Ceuta was the one bit of Portugal that stayed with Spain following the dissolution of the Iberian Union.

What if Portugal retained Ceuta after the split?
 
Ceuta was the one bit of Portugal that stayed with Spain following the dissolution of the Iberian Union.

What if Portugal retained Ceuta after the split?

Like most of Portuguese fortresses and towns in Morocco, it will be lost most likely. Moulay Ismail besieged Ceuta for 33 years before the Spanish relieved the city. The Spsnish are close and have more resources to spend against major Moroccan invasions. Portugal is further away and has less recources to spend.
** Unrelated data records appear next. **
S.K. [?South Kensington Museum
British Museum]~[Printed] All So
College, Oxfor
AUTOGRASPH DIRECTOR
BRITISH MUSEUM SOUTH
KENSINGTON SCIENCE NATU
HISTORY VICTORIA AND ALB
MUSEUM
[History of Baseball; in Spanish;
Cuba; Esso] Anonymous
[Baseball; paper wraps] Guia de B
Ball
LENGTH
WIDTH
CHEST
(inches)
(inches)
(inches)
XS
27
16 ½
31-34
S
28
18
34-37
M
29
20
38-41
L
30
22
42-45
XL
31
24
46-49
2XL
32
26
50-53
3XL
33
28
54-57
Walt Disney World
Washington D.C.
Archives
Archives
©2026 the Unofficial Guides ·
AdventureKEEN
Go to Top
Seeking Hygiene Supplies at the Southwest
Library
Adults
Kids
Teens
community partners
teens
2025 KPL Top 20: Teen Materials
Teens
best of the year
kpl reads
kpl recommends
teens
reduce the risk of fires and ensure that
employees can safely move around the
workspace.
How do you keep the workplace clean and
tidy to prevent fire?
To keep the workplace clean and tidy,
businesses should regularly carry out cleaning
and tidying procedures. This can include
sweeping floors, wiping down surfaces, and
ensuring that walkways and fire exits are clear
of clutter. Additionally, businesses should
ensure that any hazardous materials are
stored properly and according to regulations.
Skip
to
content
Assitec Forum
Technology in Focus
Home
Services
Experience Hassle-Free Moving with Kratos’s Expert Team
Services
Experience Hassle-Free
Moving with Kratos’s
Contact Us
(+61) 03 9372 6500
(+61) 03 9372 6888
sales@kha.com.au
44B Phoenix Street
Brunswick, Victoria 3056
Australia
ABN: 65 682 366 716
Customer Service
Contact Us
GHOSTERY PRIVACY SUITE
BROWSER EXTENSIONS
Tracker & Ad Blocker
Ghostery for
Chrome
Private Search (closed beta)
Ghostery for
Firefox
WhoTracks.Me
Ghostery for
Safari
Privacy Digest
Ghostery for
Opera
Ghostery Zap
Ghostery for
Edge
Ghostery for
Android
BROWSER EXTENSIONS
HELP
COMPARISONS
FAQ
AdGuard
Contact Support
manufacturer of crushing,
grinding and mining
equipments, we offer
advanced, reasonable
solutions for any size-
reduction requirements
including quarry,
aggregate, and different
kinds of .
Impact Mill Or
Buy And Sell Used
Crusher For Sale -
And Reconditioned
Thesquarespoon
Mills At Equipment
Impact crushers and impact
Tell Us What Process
The town might even be given to England along with Tangier.

Personally, I think that Ceuta would be a burden for Portugal in the late 17th and 18th century if they don't own Gibraltar as well. Especially with an agressive Morocco and Spain.
 

Lusitania

Donor
The Portuguese only abandoned their last outpost in North Africa “Mazagao” during the reign of king josheph I. Pombal decided to move the town’s inhabitants to Brazil not due to pressure from Morocco but for economic reasons. So I do not feel Morocco would of Had easier time to expel the Portuguese rather than Spanish.

If following the 1640 of independence, Ceuta’s leader swears loyalty to Lisbon instead of Madrid it too would of become Portuguese again. Ceuta with its place in Portuguese historical importance (it was the first conquest in African 1415) the Portuguese while smaller would of done enough to maintain it too.
 
The Portuguese only abandoned their last outpost in North Africa “Mazagao” during the reign of king josheph I. Pombal decided to move the town’s inhabitants to Brazil not due to pressure from Morocco but for economic reasons. So I do not feel Morocco would of Had easier time to expel the Portuguese rather than Spanish.

If following the 1640 of independence, Ceuta’s leader swears loyalty to Lisbon instead of Madrid it too would of become Portuguese again. Ceuta with its place in Portuguese historical importance (it was the first conquest in African 1415) the Portuguese while smaller would of done enough to maintain it too.

Hmmm I see... Moulay Ismail never attempt to attack Al Jadida. Ismail besieged Ceuta when it was a Spanish city. There is no reason to stop if it is a Portuguese possesion. In the late 17th and early 18th century Spain had much more manpower and resources than Portugal.

Before feeling attacked or insulted, that is not what I not want. I do not think it is impossible for Portugal to keep it. But it will need much more resources, considering Moulay Ismails agressive policies and the value of the city is not worth it in comparison to their Indian possessions.

Unless some king has a crusader mentality to defend Ceuta rather than have the Moors conquer it...
 
The problem with Ceuta was that it was its own diocese, and it would have been politically unwise for any Portuguese king to simply abandon the city without facing criticism from the clergy. Tangier too had previously had its own bishop, but in 1570 it became a suffragan of Ceuta. Ceuta's bishop was a suffragan of the Patriarch of Lisbon, and by the reign of Manuel I there were many in the court whom wanted to abandon the North African enclaves as they were too costly. By the mid-16th century the majority had been conquered or abandoned, and the remaining three of Ceuta, Tangier and Mazagan had their defences reinforced at a great cost to the Portuguese state. Ceuta would have probably been maintained as Portuguese, but long sieges would have been an unnecessary drain on the Portuguese finances.